In 2006, his yearly salary was only $100,000 — peanuts compared to the salaries of other corporate executives.
He’s decided to give most of his fortune to charity, with over eighty percent going to the Bill and Melinda Gates Foundation.
Here’s one of the world’s most successful people, on almost every level. And yet he’s chosen to live a simple life — a life uncomplicated by too much of the stuff most of us allow to clutter our lives.
And now here’s Spirit.
Simplicity is not for everyone. The simple life would bore some of you to death.
But most of you live lives too complicated for you to comfortably handle. And you feel the results of that every day. As your great philosopher, Henry David Thoreau (one of John’s favorites), said, “The masses of men live lives of quiet desperation.”
We’re not talking only about the material world stuff you bring into your lives. We’re talking about everything you bring into your lives. Some of you, especially those on a conscious, deliberate spiritual path, allow yourselves to be overwhelmed by everything spiritual available to you — all the courses, seminars, gurus, retreats, etc. etc.
Much of this is due to all the wonderful technology you have today — all the information you have literally at your fingertips as you sit at your computers. It’s a double-edged sword. Some call this “information overload.” And that is indeed what it is.
But there is also another type of overload — or perhaps several. You clutter your lives with things you don’t always need, and for various motives.
Maybe you have to have the biggest, most beautiful house in your neighborhood. Maybe you have to have the sexiest partner. Maybe you need the biggest bank account, the fanciest car, the most stylish clothing.
Now there is absolutely nothing wrong with any of those things. What is wrong — or, more accurately, out of balance — here is this: many of those things, activities, people bring you no joy. They just clutter up your life, stress you out, and bring you no peace.
Friends, we are not here today to tell you worldly or spiritual abundance is a “bad” thing. Abundance is your birthright as children of the Universe, children of God/Goddess.
But it would behoove you to be more selective about what abundance you allow into your lives. The best way to do that is to examine everything and everyone in your current lives.
Take a little time to do this self-examination. Look at the areas of your lives where you are feeling stressed out, where you find yourselves dragging and worn to a frazzle.
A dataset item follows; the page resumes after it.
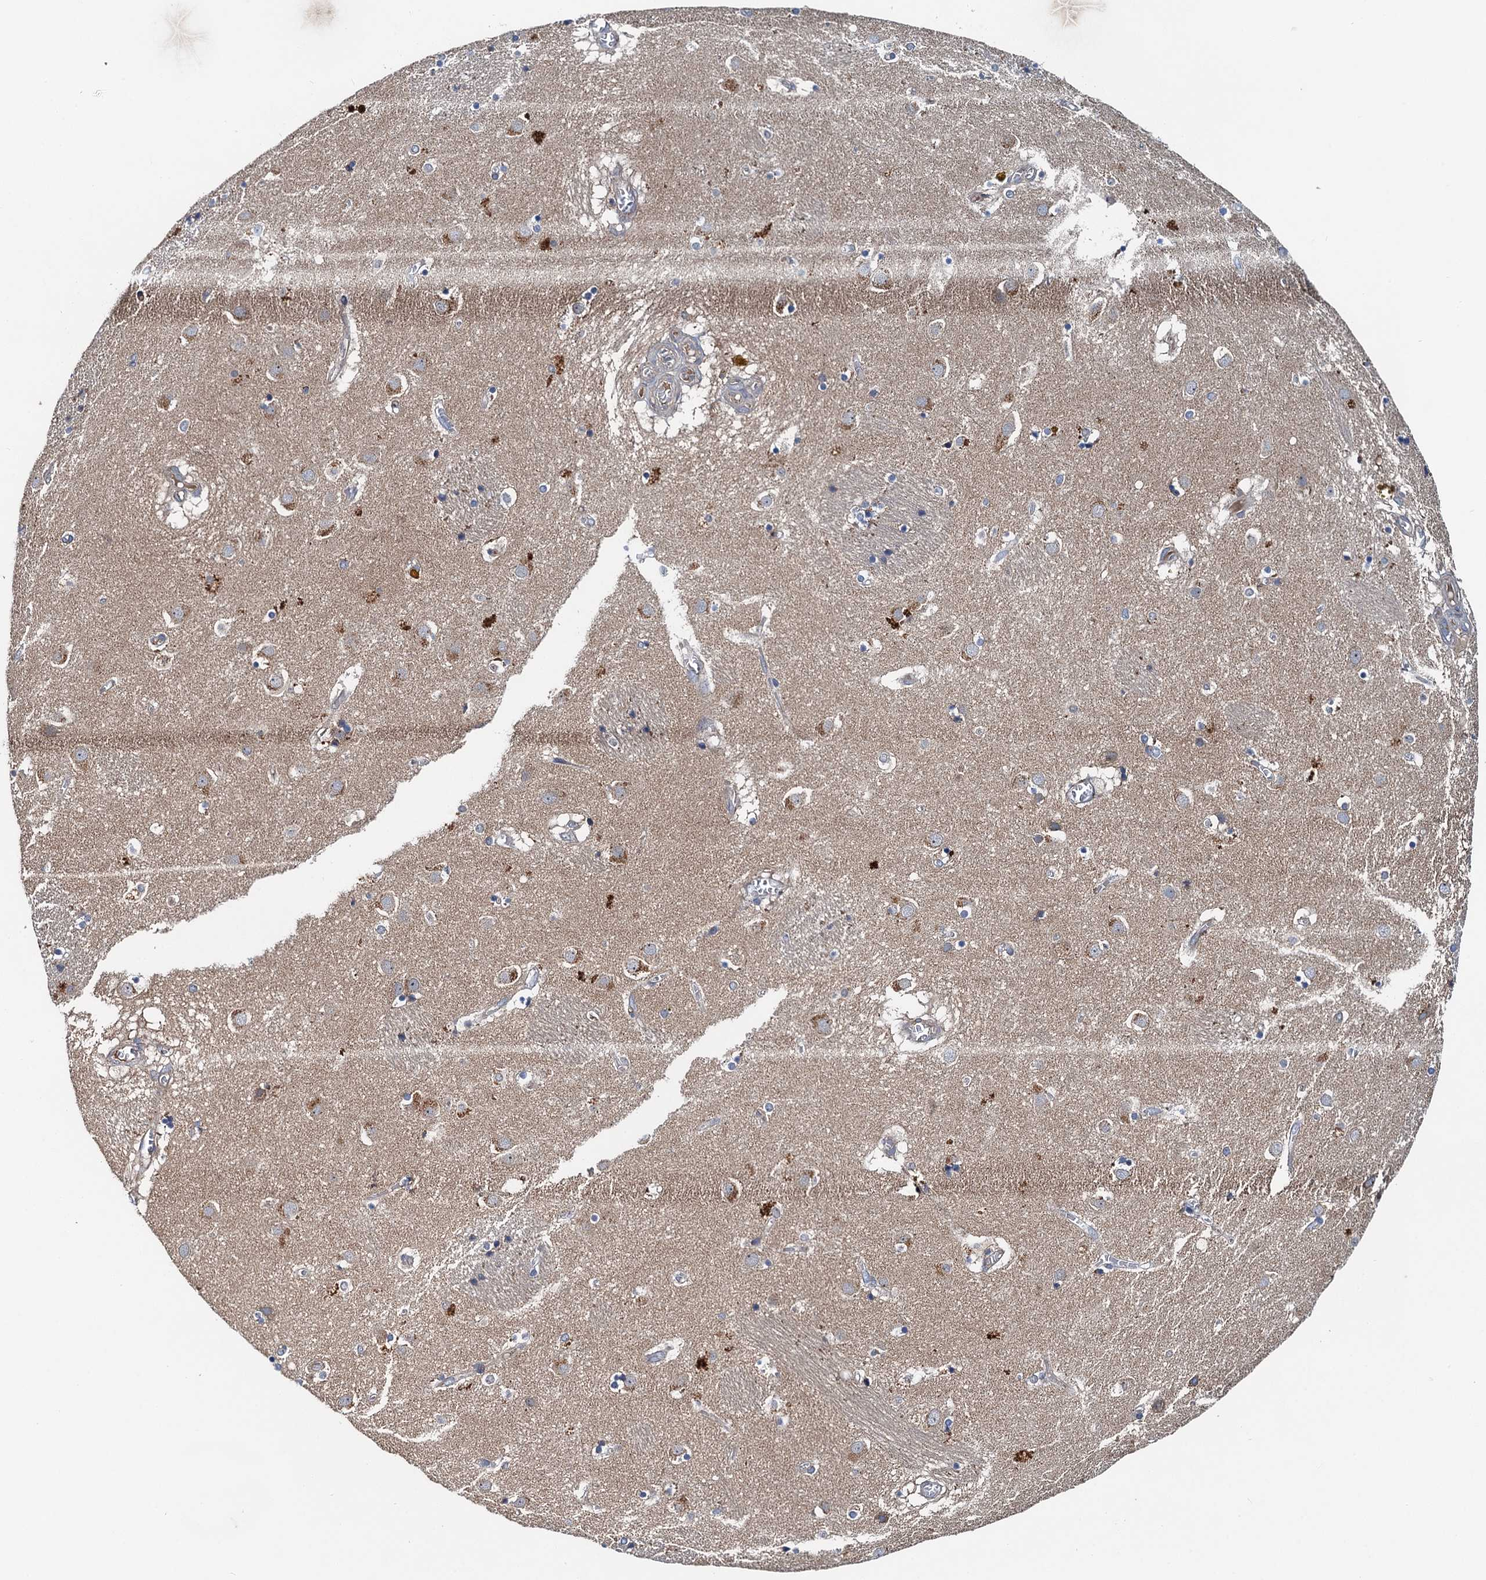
{"staining": {"intensity": "negative", "quantity": "none", "location": "none"}, "tissue": "caudate", "cell_type": "Glial cells", "image_type": "normal", "snomed": [{"axis": "morphology", "description": "Normal tissue, NOS"}, {"axis": "topography", "description": "Lateral ventricle wall"}], "caption": "Immunohistochemical staining of unremarkable human caudate demonstrates no significant expression in glial cells. The staining is performed using DAB (3,3'-diaminobenzidine) brown chromogen with nuclei counter-stained in using hematoxylin.", "gene": "EFL1", "patient": {"sex": "male", "age": 70}}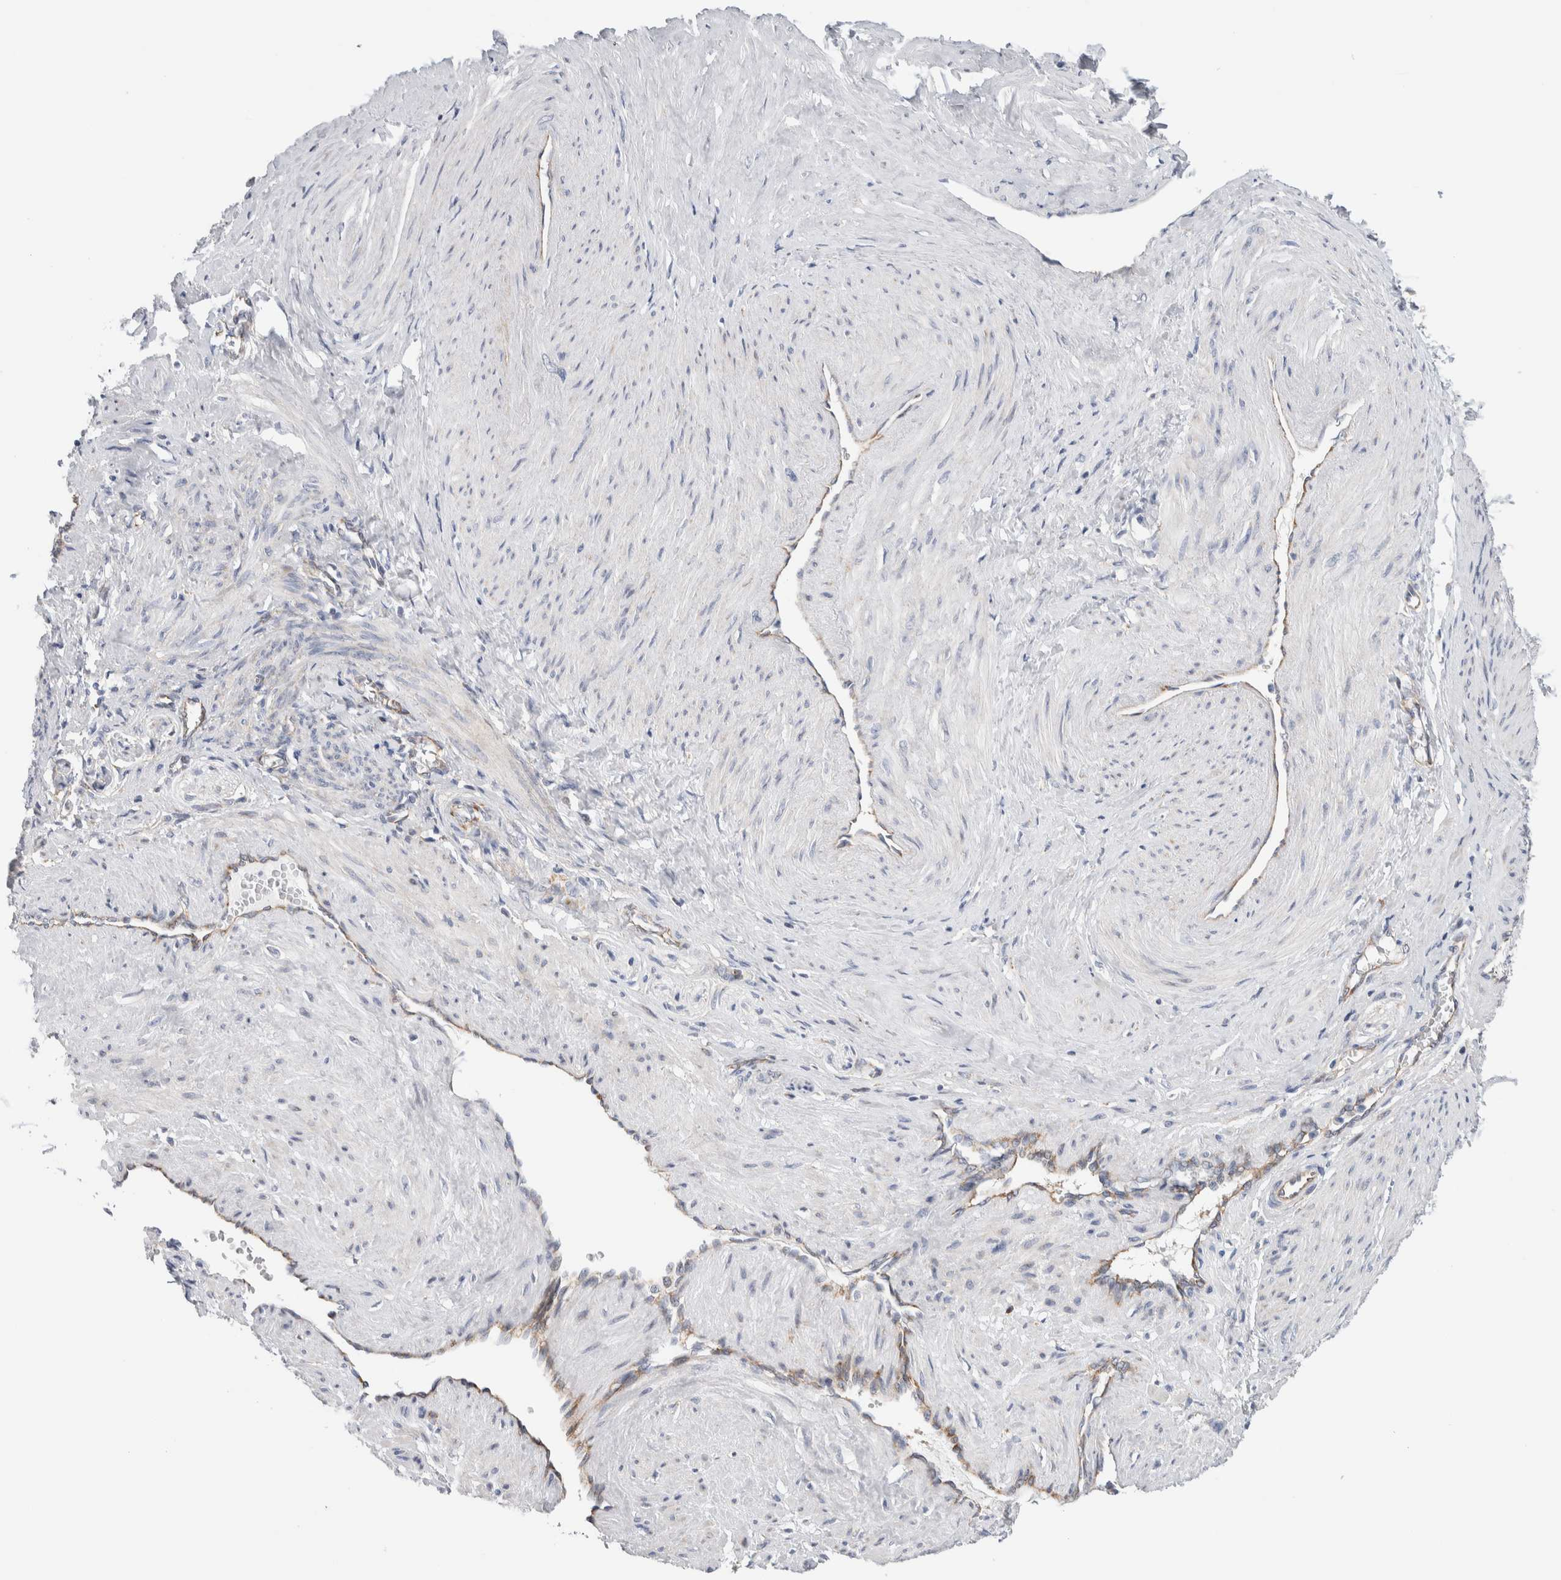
{"staining": {"intensity": "negative", "quantity": "none", "location": "none"}, "tissue": "smooth muscle", "cell_type": "Smooth muscle cells", "image_type": "normal", "snomed": [{"axis": "morphology", "description": "Normal tissue, NOS"}, {"axis": "topography", "description": "Endometrium"}], "caption": "Immunohistochemistry (IHC) histopathology image of benign human smooth muscle stained for a protein (brown), which exhibits no positivity in smooth muscle cells.", "gene": "RACK1", "patient": {"sex": "female", "age": 33}}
Obviously, those areas are bringing you little or no joy. Remember — joy is your purpose in this lifetime. To be joyful creators. And you’re all powerful creators. It’s just that you often create what you don’t want — what brings you no joy. The only criterion of your success and value is the amount of joy you feel.
Deciding to simplify your lives — ridding yourselves of all that no longer serves you — is one of the most powerfully loving things you can do for yourselves.
That decision will bring you far more joy than you ever imagined possible. It will prepare you for the life you, at the soul level, intended to live — a life of joyous abandon, living every moment of every day in the bliss and ecstasy your higher selves exist in eternally.